Texto para analizar:
A su lado, el segundo por la izquierda, es la mejor obra maestra que el hombre ha dado a Dios: la Divina Comedia, una geometría perfecta, una arquitectura cristalina que alberga los más suntuosos tormentos y el más elegante vuelo espiritual. El Paraíso es musical, la mejor música que nunca se ha escrito en forma de poesía; el Purgatorio es acuoso, lleno de reverberaciones, exquisitamente humano; el Infierno alberga todas las artes, la pintura, la danza, la escultura. El Infierno acostumbra a ser el preferido porque es el más comprendido. Resume la grandeza y la arbitrariedad de Dante y nos reconocemos en ambas: el amor hacia personajes como Farinata, Paolo, Francesca; la venganza contra los adversarios. Un mundo fantasmagórico como efectivamente lo es el nuestro. Pero elegí a Dante fundamentalmente por ser el gran viajero de sí mismo y a la Comedia como el mayor viaje de la imaginación.

Sección de datos:
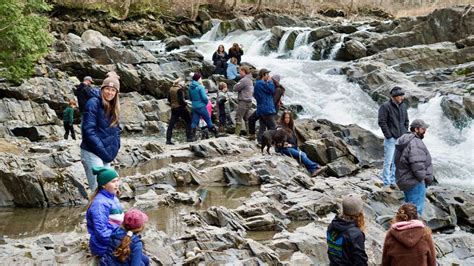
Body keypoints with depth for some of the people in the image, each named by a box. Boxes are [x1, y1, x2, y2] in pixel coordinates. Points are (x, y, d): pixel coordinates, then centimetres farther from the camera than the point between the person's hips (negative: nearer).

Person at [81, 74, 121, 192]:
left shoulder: (113, 108, 12)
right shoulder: (93, 103, -12)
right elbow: (89, 131, -17)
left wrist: (114, 149, 2)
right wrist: (103, 151, -18)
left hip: (106, 154, 8)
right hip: (92, 153, -8)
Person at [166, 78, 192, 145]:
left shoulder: (171, 89, 6)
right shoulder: (179, 89, -16)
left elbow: (169, 99, 13)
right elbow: (181, 100, -21)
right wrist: (185, 104, -5)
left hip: (173, 108, 7)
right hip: (181, 108, -7)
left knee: (171, 124, 5)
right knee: (188, 121, 10)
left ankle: (168, 140, 1)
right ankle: (189, 137, 7)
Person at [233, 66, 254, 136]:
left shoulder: (244, 80, -15)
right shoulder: (250, 80, 14)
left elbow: (235, 88, -13)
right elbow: (252, 90, 22)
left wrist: (238, 83, 3)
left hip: (243, 102, -9)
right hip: (249, 101, 9)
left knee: (238, 118, -7)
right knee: (247, 118, 13)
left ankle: (237, 134, -10)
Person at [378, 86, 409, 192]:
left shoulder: (403, 106, 8)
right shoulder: (385, 106, -13)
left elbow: (406, 121, 17)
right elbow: (382, 122, -14)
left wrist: (405, 134, 9)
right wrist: (389, 136, -15)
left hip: (401, 139, 7)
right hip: (391, 139, -7)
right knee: (388, 162, -3)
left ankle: (393, 182, 24)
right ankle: (386, 184, 4)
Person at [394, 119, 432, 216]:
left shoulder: (404, 140, 12)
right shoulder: (415, 143, -22)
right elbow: (417, 165, -30)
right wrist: (423, 177, -12)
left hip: (405, 180, 11)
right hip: (414, 182, -11)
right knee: (416, 209, -4)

Ejercicios:
[1] Reescribe el fragmento del texto sobre la Divina Comedia que comienza con las palabras "A su lado, el" y termina con "de la imaginación.", sustituyendo "Infierno" por "Averno".
[2] Prolonga el texto sobre Dante y la Divina Comedia a partir de su última oración.

Respuestas por ejercicio:
[1]
A su lado, el segundo por la izquierda, es la mejor obra maestra que el hombre ha dado a Dios: la Divina Comedia, una geometría perfecta, una arquitectura cristalina que alberga los más suntuosos tormentos y el más elegante vuelo espiritual. El Paraíso es musical, la mejor música que nunca se ha escrito en forma de poesía; el Purgatorio es acuoso, lleno de reverberaciones, exquisitamente humano; el Averno alberga todas las artes, la pintura, la danza, la escultura. El Averno acostumbra a ser el preferido porque es el más comprendido. Resume la grandeza y la arbitrariedad de Dante y nos reconocemos en ambas: el amor hacia personajes como Farinata, Paolo, Francesca; la venganza contra los adversarios. Un mundo fantasmagórico como efectivamente lo es el nuestro. Pero elegí a Dante fundamentalmente por ser el gran viajero de sí mismo y a la Comedia como el mayor viaje de la imaginación.

[2]
Leí los Ensayos de Montaigne, el volumen colocado en el centro, en mi primer viaje a América. Creí que serían escenarios violentamente contradictorios, pero vi que encajaban admirablemente. Después he comprobado que el mérito es de Montaigne: sus páginas encajan en cualquier espacio, sobrevuelan cualquier circunstancia. Me alegra que el volumen que contiene los Ensayos esté en el centro de la escena. Sé que no renunciaré a leer a Montaigne mientras no renuncie tampoco a tomar el sol del mediodía: el sol central equidistante del crepúsculo y la aurora. Los Ensayos son, para mí, el más sólido puente entre nuestro mundo y el pasado, el texto que mejor exterioriza la intuición de que, desde la óptica de ese saber que es sabernos vivos, lo moderno y lo antiguo coinciden.
El segundo por la derecha es quizá la elección más entrañable: el volumen que contiene las poesías de Hölderlin. No sé cómo era, en la realidad, el rostro de Hölderlin, pero la cara que nos ha sido transmitida es la más impoluta de cuantas yo haya observado. Todas las demás caras de poetas, escritores y artistas fallan en algo, a excepción de la de Hölderlin; todas indican algún rasgo de fealdad física o espiritual, menos la de Hölderlin. Ahora me doy cuenta de que, a pesar de ser uno de los autores que más he leído y más me han gustado, lo seleccioné por su célebre retrato: allí se resumía su inocencia, su belleza, el inaudito poder, el mito, la única travesía auténticamente divina por un mundo sin dioses.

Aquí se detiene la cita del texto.